As you read this book you begin to realise none of these things could really happen to just one man. What Arto Paasilinna's sparse prose describes instead is the common dream of all city dwellers - to up sticks and leave for the wilderness. He expresses the basic human need to be one with nature. It's admirable how Herbet Lomas has managed to convey the simple tone of the book in his excellent English translation (first published in the UK in 1995).

Arto Paasilinna's The Year of the Hare was published the same year as the Good Life was first screened on British TV; it was a time right after The Oil Crisis when people started to realise that the earth's resources were limited; when moving back to the country and appreciating old rural way of life became fashionable. But in the past thirty years this book has not lost any of its significance or topicality. The Soviet Union may have disintegrated, the Berlin Wall fallen, but we are still burning oil at a rate of knots and bears are still roaming free around the Eastern borders of Finland.
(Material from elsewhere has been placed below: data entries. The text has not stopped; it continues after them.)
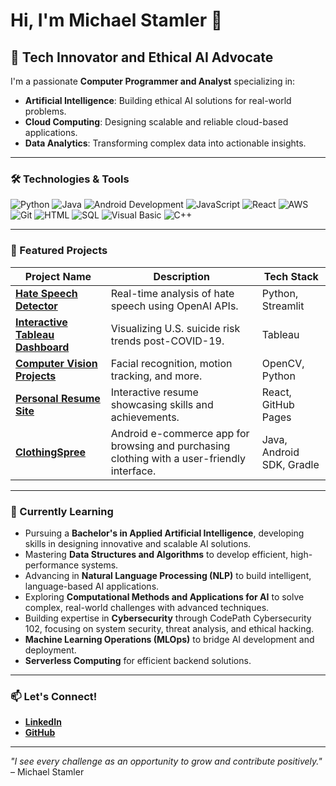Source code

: # Hi, I'm Michael Stamler 👋

## 🌟 Tech Innovator and Ethical AI Advocate

I'm a passionate **Computer Programmer and Analyst** specializing in:
- **Artificial Intelligence**: Building ethical AI solutions for real-world problems.
- **Cloud Computing**: Designing scalable and reliable cloud-based applications.
- **Data Analytics**: Transforming complex data into actionable insights.

---

### 🛠️ Technologies & Tools
![Python](https://img.shields.io/badge/-Python-3776AB?style=flat-square&logo=python&logoColor=white)
![Java](https://img.shields.io/badge/-Java-007396?style=flat-square&logo=java&logoColor=white)
![Android Development](https://img.shields.io/badge/-Android%20Development-3DDC84?style=flat-square&logo=android&logoColor=white)
![JavaScript](https://img.shields.io/badge/-JavaScript-F7DF1E?style=flat-square&logo=javascript&logoColor=black)
![React](https://img.shields.io/badge/-React-61DAFB?style=flat-square&logo=react&logoColor=black)
![AWS](https://img.shields.io/badge/-AWS-FF9900?style=flat-square&logo=amazon-aws&logoColor=white)
![Git](https://img.shields.io/badge/-Git-F05032?style=flat-square&logo=git&logoColor=white)
![HTML](https://img.shields.io/badge/-HTML5-E34F26?style=flat-square&logo=html5&logoColor=white)
![SQL](https://img.shields.io/badge/-SQL-4479A1?style=flat-square&logo=postgresql&logoColor=white)
![Visual Basic](https://img.shields.io/badge/-Visual%20Basic-5C2D91?style=flat-square&logo=dot-net&logoColor=white)
![C++](https://img.shields.io/badge/-C++-00599C?style=flat-square&logo=cplusplus&logoColor=white)


---

### 🚀 Featured Projects
| Project Name | Description | Tech Stack |
|--------------|-------------|------------|
| **[Hate Speech Detector](https://hatespeech-detection.streamlit.app/)** | Real-time analysis of hate speech using OpenAI APIs. | Python, Streamlit |
| **[Interactive Tableau Dashboard](https://public.tableau.com/views/ModelingU_S_SuicideRateRisk1/Main?:language=en-US&:display_count=n&:origin=viz_share_link)** | Visualizing U.S. suicide risk trends post-COVID-19. | Tableau |
| **[Computer Vision Projects](https://github.com/MSTAM-MDC/opencv)** | Facial recognition, motion tracking, and more. | OpenCV, Python |
| **[Personal Resume Site](https://mstam-mdc.github.io/)** | Interactive resume showcasing skills and achievements. | React, GitHub Pages |
| **[ClothingSpree](https://github.com/MSTAM-MDC/ClothingSpree)** | Android e-commerce app for browsing and purchasing clothing with a user-friendly interface. | Java, Android SDK, Gradle |

---

### 🌱 Currently Learning
- Pursuing a **Bachelor's in Applied Artificial Intelligence**, developing skills in designing innovative and scalable AI solutions.
- Mastering **Data Structures and Algorithms** to develop efficient, high-performance systems.
- Advancing in **Natural Language Processing (NLP)** to build intelligent, language-based AI applications.
- Exploring **Computational Methods and Applications for AI** to solve complex, real-world challenges with advanced techniques.
- Building expertise in **Cybersecurity** through CodePath Cybersecurity 102, focusing on system security, threat analysis, and ethical hacking.
- **Machine Learning Operations (MLOps)** to bridge AI development and deployment.
- **Serverless Computing** for efficient backend solutions.

---

### 📫 Let's Connect!
- **[LinkedIn](https://linkedin.com/in/michael-stamler)**
- **[GitHub](https://github.com/mstam-mdc)**

---

_"I see every challenge as an opportunity to grow and contribute positively."_ – Michael Stamler


<!--
**MSTAM-MDC/MSTAM-MDC** is a ✨ _special_ ✨ repository because its `README.md` (this file) appears on your GitHub profile.

Here are some ideas to get you started:

- 🔭 I’m currently working on ...
- 🌱 I’m currently learning ...
- 👯 I’m looking to collaborate on ...
- 🤔 I’m looking for help with ...
- 💬 Ask me about ...
- 📫 How to reach me: ...
- 😄 Pronouns: ...
- ⚡ Fun fact: ...
-->
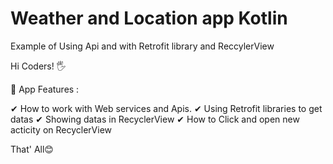 # Weather and Location app Kotlin
 Example of Using Api and with Retrofit library and ReccylerView
 
 Hi Coders! 🖐
 
🎯 App Features : 

✔ How to work with Web services and Apis.
✔ Using Retrofit libraries to get datas
✔ Showing datas in RecyclerView
✔ How to Click and open new acticity on RecyclerView

That' All😊

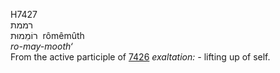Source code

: <body>
  <p>H7427<br>  רממת  <br> רוֹמֵמוּת  ‎  rômêmûth  <br><i>ro-may-mooth‘ </i><br>From the active participle of <a href="h7426.htm">7426</a>  <i>exaltation: - </i>lifting up of self.<br></p>
 </body>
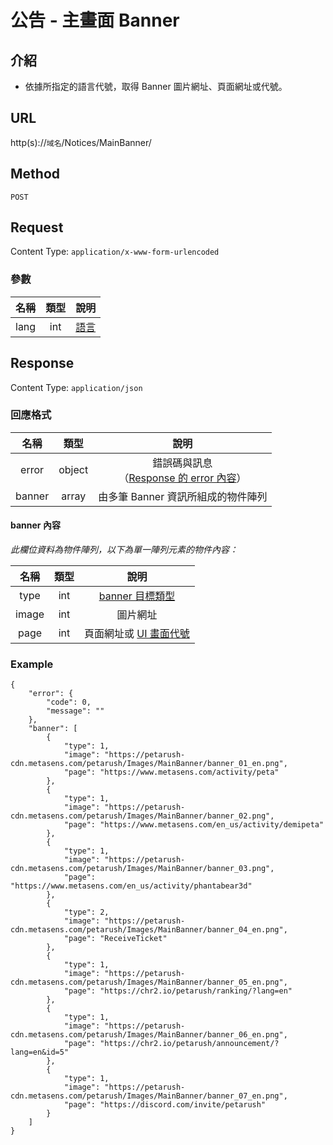 # 公告 - 主畫面 Banner

## 介紹

- 依據所指定的語言代號，取得 Banner 圖片網址、頁面網址或代號。

## URL

http(s)://`域名`/Notices/MainBanner/

## Method

`POST`

## Request

Content Type: `application/x-www-form-urlencoded`

### 參數

| 名稱 | 類型 | 說明 |
|:-:|:-:|:-:|
| lang | int | [語言](../codes/other.md#lang) |

## Response

Content Type: `application/json`

### 回應格式

| 名稱 | 類型 | 說明 |
|:-:|:-:|:-:|
| error | object | 錯誤碼與訊息<br>（[Response 的 error 內容](../response.md#error)） |
| banner | array | 由多筆 Banner 資訊所組成的物件陣列 |

#### <span id="banner"> banner 內容</span>

_此欄位資料為物件陣列，以下為單一陣列元素的物件內容：_

| 名稱 | 類型 | 說明 |
|:-:|:-:|:-:|
| type | int | [banner 目標類型](../codes/other.md#bannerTarget) |
| image | int | 圖片網址 |
| page | int | 頁面網址或 [UI 畫面代號](../codes/other.md#uiID) |

### Example

	{
	    "error": {
	        "code": 0,
	        "message": ""
	    },
	    "banner": [
	        {
	            "type": 1,
	            "image": "https://petarush-cdn.metasens.com/petarush/Images/MainBanner/banner_01_en.png",
	            "page": "https://www.metasens.com/activity/peta"
	        },
	        {
	            "type": 1,
	            "image": "https://petarush-cdn.metasens.com/petarush/Images/MainBanner/banner_02.png",
	            "page": "https://www.metasens.com/en_us/activity/demipeta"
	        },
	        {
	            "type": 1,
	            "image": "https://petarush-cdn.metasens.com/petarush/Images/MainBanner/banner_03.png",
	            "page": "https://www.metasens.com/en_us/activity/phantabear3d"
	        },
	        {
	            "type": 2,
	            "image": "https://petarush-cdn.metasens.com/petarush/Images/MainBanner/banner_04_en.png",
	            "page": "ReceiveTicket"
	        },
	        {
	            "type": 1,
	            "image": "https://petarush-cdn.metasens.com/petarush/Images/MainBanner/banner_05_en.png",
	            "page": "https://chr2.io/petarush/ranking/?lang=en"
	        },
	        {
	            "type": 1,
	            "image": "https://petarush-cdn.metasens.com/petarush/Images/MainBanner/banner_06_en.png",
	            "page": "https://chr2.io/petarush/announcement/?lang=en&id=5"
	        },
	        {
	            "type": 1,
	            "image": "https://petarush-cdn.metasens.com/petarush/Images/MainBanner/banner_07_en.png",
	            "page": "https://discord.com/invite/petarush"
	        }
	    ]
	}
The Year of the Hare is also a wonderful insight into the Finnish psyche, particularly the mind of a Finnish man. I do not wish to comment on the lack of positive female role models in the book - unless a simple, undemanding milkmaid could be seen as one. The book was after all written about the time when my mother would have burned her bra - and as all Finnish women know, the Finn was one of the last to evolve into something even closely resembling a modern man. (You guessed it - that is a completely different conversation and one I should be conducting elsewhere - perhaps here?) Suffice to say that if you overlook a few issues of sexism and animal rights, this book is a delight to read - whether you are Finnish or not.

The Year of the Hare was the first Finnish book I bought The Englishman all those years ago. He liked it so much he recently reread it and again laughed out loud at the adventures of Vatanen and his hare.

For me, that's enough of a recommendation.